Kanker leher rahim bisa jadi gambaran utuh dari rendahnya akses pemeriksaan dini, stigma, dan ketimpangan gender.
Kanker adalah kata yang dapat merenggut nyali, merampas semangat, membunuh hidup dalam bentuk yang paling tak dapat diungkapkan. Sehari-hari, manusia hidup, bergerak, membangun impian, dan jika hidup, menghadiahi manusia dengan sel-sel ganas ini, hanya ada dua kemungkinan. Pertama, manusia tersebut terkubur dalam kubangan nestapa dan nyeri. Kedua, manusia tersebut bangkit dan tak peduli lagi pada kematian, kematian kehilangan giginya. Sesungguhnya, sebagian besar berakhir pada pilihan pertama, dan, karena itu penelitian tentang asal muasal hingga pengobatan kanker selalu menjadi salah satu agenda utama dunia kedokteran.

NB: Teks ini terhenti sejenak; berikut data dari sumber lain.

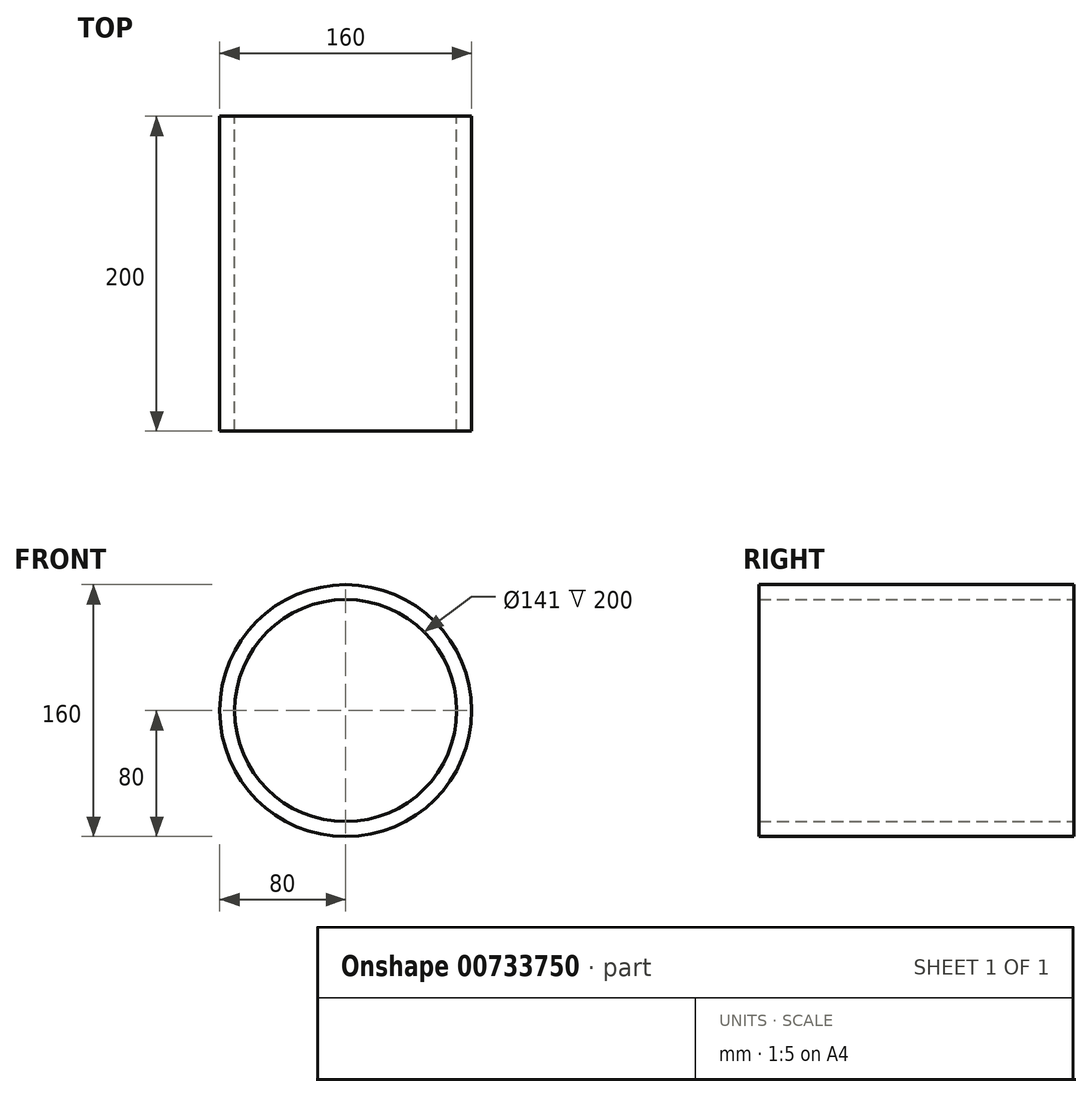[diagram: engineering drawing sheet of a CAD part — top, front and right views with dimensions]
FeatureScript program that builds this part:
annotation { "Feature Type Name" : "Feature", "Feature Type Description" : "" }
export const myFeature = defineFeature(function(context is Context, id is Id, definition is map)
    precondition{}
    {
        {
            var Q0;
            Q0=qCreatedBy(makeId("Front.planeOp"),FACE);
            var sketch = newSketch(context, id + "F0", { "sketchPlane" : qUnion([Q0])});
            skCircle(sketch, "E0", {"center": v(0, 0) * mm, "radius": 80 * mm});
            skCircle(sketch, "E1", {"center": v(0, 0) * mm, "radius": 70.5 * mm});
            skSolve(sketch);
        }
        {
            var Q0;
            Q0=qSketchRegion(id+"F0",true);
            extrude(context, id + "F1", {"entities" : qUnion([Q0]), "depth" : 200 * mm, "offsetDistance" : 25 * mm});
        }
    });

Sebagai seorang dokter yang tengah menyelesaikan tahun terakhir pendidikan spesialisasi, aku berkesempatan mencicipi tahun-tahun belajar di rumah sakit pusat yang terdiri dari 1000 tempat tidur. Hari-hari yang penuh dengan perjumpaan dengan berbagai wajah pesakitan, sebagian sudah lelah berjuang, dan, sebagian lagi cemas dalam penyangkalan, sebagian lagi mengirimkan doa agar kiranya mereka masih terus hidup.
Jika kalian ingin belajar tentang betapa hidup adalah kesempatan, maka, aku selalu mengatakan, ”hidup ku banyak berubah setelah menghabiskan hari-hari dengan pasien kanker. Keberanian dalam sebuah kesakitan yang tak terperi, memberiku rasa penghargaan tinggi pada tiap hari dalam usiaku yang entah berapa”.
Tidak ada yang lebih menyakitkan dibanding melihat perempuan muda yang meregang nyawa dengan ketiga anaknya mencium kakinya yang bengkak. Tulang pipinya menonjol membentuk sudut-sudut tajam, lemak di bawah matanya hilang, perutnya membesar seolah akan meledak, aroma tubuhnya anyir busuk, aroma yang akan mengusir siapa saja. Namun wajah perempuan tersebut mengernyit menahan nyeri, seolah bahwa dalam hembusan nafas terakhir saja, ia masih berlari dari kematian. Pemandangan seperti itu sungguh tontonan yang lazim di rumah sakit pusat rujukan, terkadang aku sampai merasa, “kita semua akan mati, pada akhirnya.”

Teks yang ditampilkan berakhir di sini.